_MATERIAL FOR THE TASK_
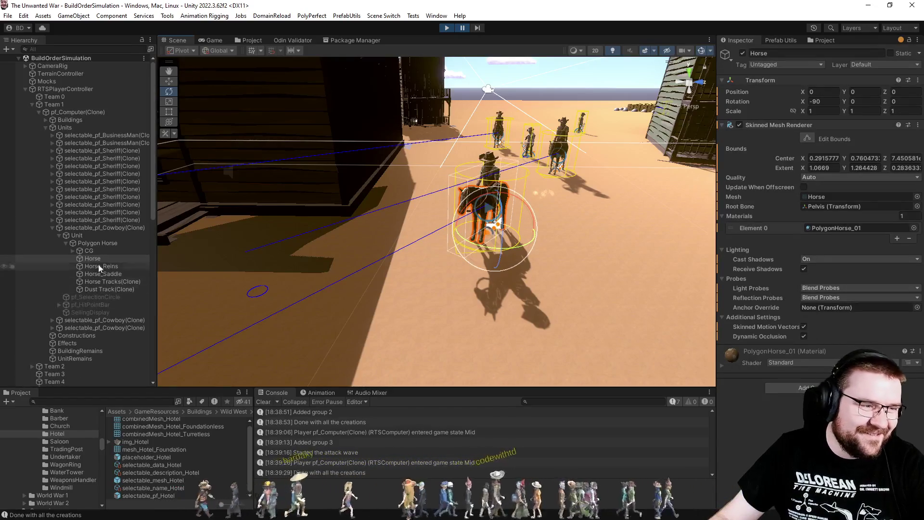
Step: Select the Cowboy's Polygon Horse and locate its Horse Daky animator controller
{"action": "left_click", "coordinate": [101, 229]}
--
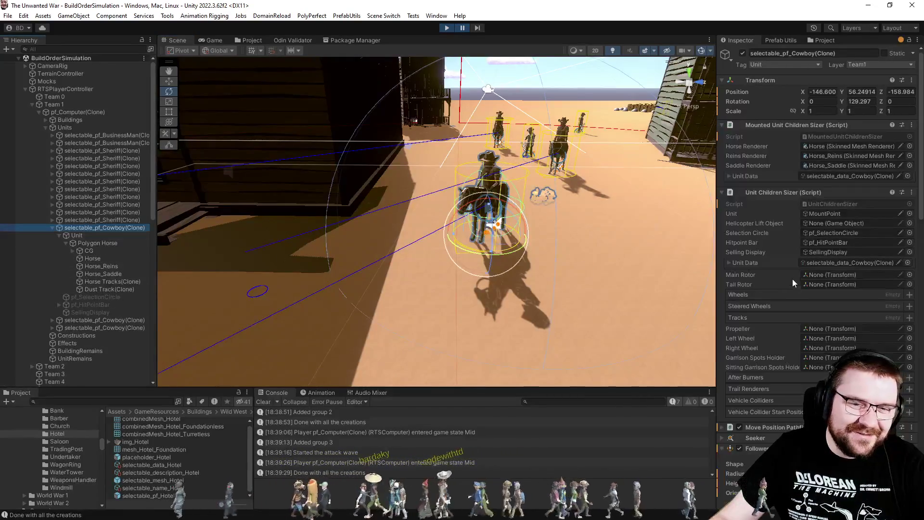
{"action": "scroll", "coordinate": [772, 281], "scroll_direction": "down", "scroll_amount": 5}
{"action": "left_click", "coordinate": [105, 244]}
* * *
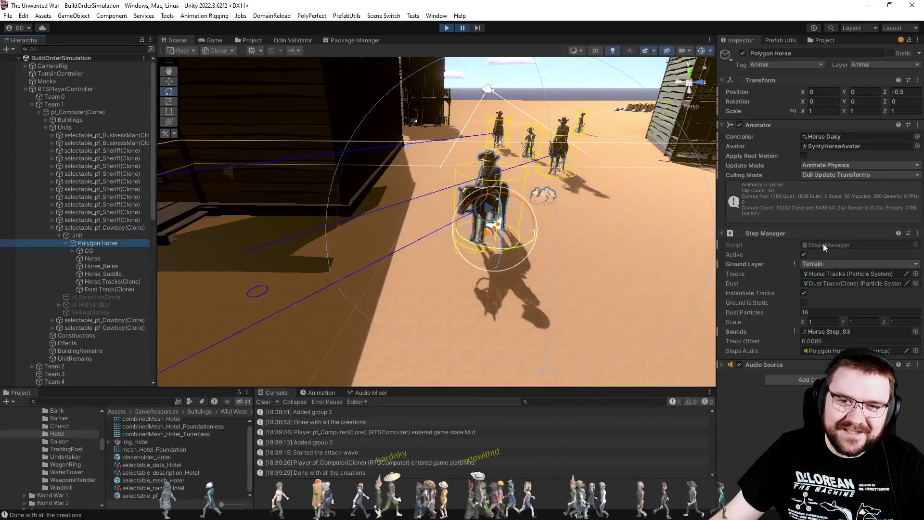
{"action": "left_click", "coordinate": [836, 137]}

_TASK_
Every line of the material that holds the word "coordinate" must be found and copied.

_RESULT OF THIS EXERCISE_
{"action": "left_click", "coordinate": [101, 229]}
{"action": "scroll", "coordinate": [772, 281], "scroll_direction": "down", "scroll_amount": 5}
{"action": "left_click", "coordinate": [105, 244]}
{"action": "left_click", "coordinate": [836, 137]}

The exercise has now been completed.